Tenet - Add Christopher Nolan to the All Time Greats
The film Tenet, directed by Christopher Nolan, is a masterpiece. The palindromic film takes filmmaking in directions not yet explored. I won't go into any detail at all regarding the story because many people still have not seen the film. I could talk for hours about the masterful acting we're seeing from both John David Washington (lead in BlackkKlansman, Ballers) and Robert Pattinson (lead of The Lighthouse, GoodTime) or
about the beautiful cinematography that makes horrifying events and concepts seem natural and enigmatic.
But I won't.
Instead I will use this opportunity to discuss Christopher Nolan and how Tenet cements his place in filmmaking history.
When discussing the greatest filmmakers, there are only a few that come up in every debate: Stanley Kubrick, Alfred Hitchcock, Martin Scorsese. We can now officially add Christopher Nolan to that list.
All the greatest filmmakers have something in common – style. They don't share a style but rather their films all fit their own unique, personal ambiance. Kubrick's films were individually phenomenal, but as a collection the greatest group of individual films ever made. Hitchcock invented the genre of the thriller. Scorsese is the father of the narrative epic. Where does Nolan fit in here?
Christopher Nolan has now created back-to-back-to-back-to-back films that all present time and science through the way the narrative is structured. Inception not only showed us, the viewer, Dicaprio's descent into his own mind, it took the viewer deeper into the rabbit hole with him. Nolan then took the viewer through the laws of space and time that were verified by actual scientists in Interstellar. After that, Christopher turned time on it's head and showed us three different timelines all in one film, Dunkirk.
Now with Tenet, Nolan has made a movie that is completely palindromic. Without giving too much away, the film challenges our perception of time, reality and destiny. Other directors and filmmakers have attempted all of these things before. When they have, it's always through long exposition, overly complicated and nonsensical dialogue and literal on screen explanations. Nolan puts much more faith into the audience. Nothing is transparent.
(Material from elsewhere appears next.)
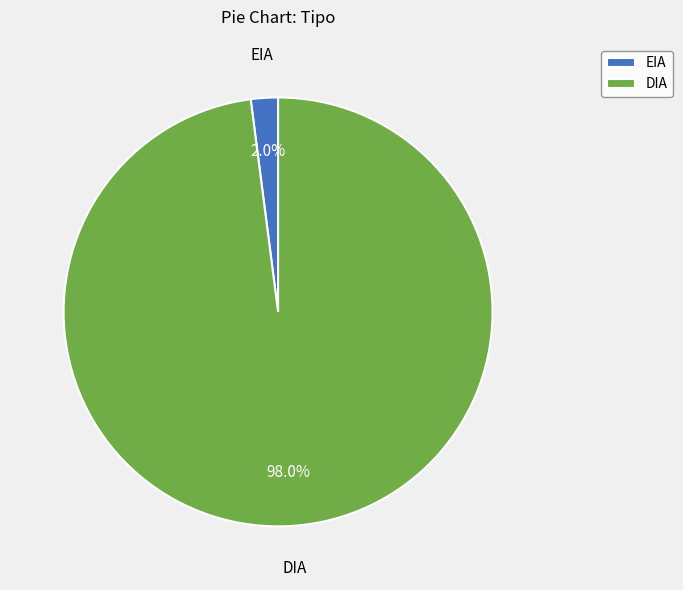

To the nearest percent, what is the average slice percentage?

50%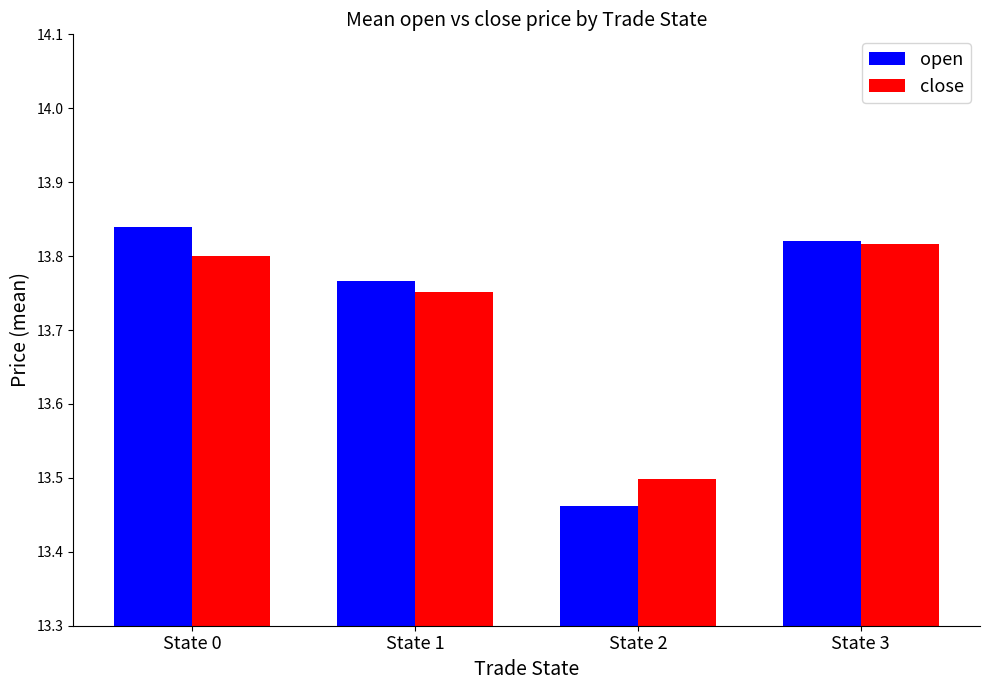

Which category has the highest value in the open series?

State 0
There is no answer to Inception or Interstellar or Tenet. There is no exposition or closing monologue that explains the rules of the universe.
Nolan trusts the audience to figure it out for ourselves because there is no exact answer to life's most intricate questions, and he does it beautifully. All of his films are extremely well thought out, fantastically shot and orchestrated to the teeth by none other than Hanz Zimmer. They are pieces of art being released into an industry that actively works to subdue art and push out mass pleasing content. But it's the greats like Kubrick, Scorsese, Hitchcock and now Nolan that consistently push those boundaries and put out truly original and breathtaking films like Tenet.